My writings—based on close readings of Marx in the original German—take pains to show that it's not capital that's evil. I don't hate money, folks, I hate capitalism. It's simply possible to use the abstract structures, including state structures, created by capitalism for the greater good. (This is what most people call socialism.)

Like those nostalgic for lost origins, simple-minded Marxists are out of touch. They don't live in the really real world with the rest of us who actually dedicate ourselves to building a better world.

First World Feminism

This is a tough one for many people to understand, since I am a committed feminist myself. So what's my beef with First World feminism?

Well, it's true that I believe in combating sexism in all forms. But there are better and worse ways to fight this fight, and some of the worse ways are very bad indeed. First World feminists who don't rigorously question their allegiances and assumptions run the risk of supporting the very gender-biased systems they purport to abhor. Remember my quote, "white men are saving brown women from brown men"? Well white chicks are always trying to save brown women, too, and we're downright sick of it.

Another danger of First World feminism is its individualist bent. What's wrong with individualism, you ask? Individualism is an impoverished and impoverishing ethical framework; it leaves us without the tools we need for living together. Just cuz the Western World is all about you, you, you, doesn't mean that functional, just societies are built on the individual.

This is why we need to look to "responsibility-based" rather than "rights-based cultures" to enhance our ethical lives. We who live in the latter (almost everyone in Euro-America and many people in the Global South as well, who inherit colonialism's governmental and social structures) have forgotten crucial lessons about ethical life. These are, I still believe, lessons that the subaltern alone can teach us… even though we need to guard against idealizing her, lest we, too, lapse into a version of nostalgia. Oh, the subaltern, you gorgeous, ungraspable light, you!

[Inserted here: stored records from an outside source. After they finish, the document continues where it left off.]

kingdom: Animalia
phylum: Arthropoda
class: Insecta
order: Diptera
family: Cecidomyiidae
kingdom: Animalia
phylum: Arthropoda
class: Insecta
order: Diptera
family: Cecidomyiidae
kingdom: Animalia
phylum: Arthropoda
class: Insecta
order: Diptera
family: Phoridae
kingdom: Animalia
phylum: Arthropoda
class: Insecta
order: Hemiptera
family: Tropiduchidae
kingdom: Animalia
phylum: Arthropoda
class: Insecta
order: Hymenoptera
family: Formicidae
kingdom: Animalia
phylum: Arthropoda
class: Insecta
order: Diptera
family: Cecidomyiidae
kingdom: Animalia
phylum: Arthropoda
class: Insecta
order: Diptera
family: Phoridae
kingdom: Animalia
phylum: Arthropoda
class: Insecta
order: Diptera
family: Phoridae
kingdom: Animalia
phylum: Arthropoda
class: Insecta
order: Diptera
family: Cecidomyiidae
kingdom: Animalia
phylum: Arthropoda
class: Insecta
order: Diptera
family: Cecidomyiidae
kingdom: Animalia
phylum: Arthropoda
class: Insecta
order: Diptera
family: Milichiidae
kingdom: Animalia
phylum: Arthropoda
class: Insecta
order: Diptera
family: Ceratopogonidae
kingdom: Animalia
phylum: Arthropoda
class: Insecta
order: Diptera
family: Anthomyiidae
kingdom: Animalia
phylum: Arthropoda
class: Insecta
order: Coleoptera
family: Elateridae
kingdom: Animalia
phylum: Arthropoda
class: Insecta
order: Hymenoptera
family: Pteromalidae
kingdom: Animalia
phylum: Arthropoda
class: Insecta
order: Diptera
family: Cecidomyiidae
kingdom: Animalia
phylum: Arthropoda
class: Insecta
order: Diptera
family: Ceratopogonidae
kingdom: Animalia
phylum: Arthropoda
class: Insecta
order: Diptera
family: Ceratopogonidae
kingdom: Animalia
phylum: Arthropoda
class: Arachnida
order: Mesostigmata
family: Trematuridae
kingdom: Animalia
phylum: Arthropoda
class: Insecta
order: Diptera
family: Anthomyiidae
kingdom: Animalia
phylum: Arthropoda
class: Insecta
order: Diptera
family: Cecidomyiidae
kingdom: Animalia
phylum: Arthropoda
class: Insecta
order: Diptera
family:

(See also, on gender and empire, quote 2; and on individualism, my reading of Jane Eyre in the "Influences" section.)

People Who Don't Read My Work And Criticize It Anyway

Please don't get me started on these people. Really, you don't want to hear what I have to say. Oh, you do, do you?

To put it simply, people who are too stupid or lazy to really read my work sacrifice their right to claim that I have nothing to say. As I told the New York Times some years ago when questioned about my difficult writing, "No student ever complained at the end of a course."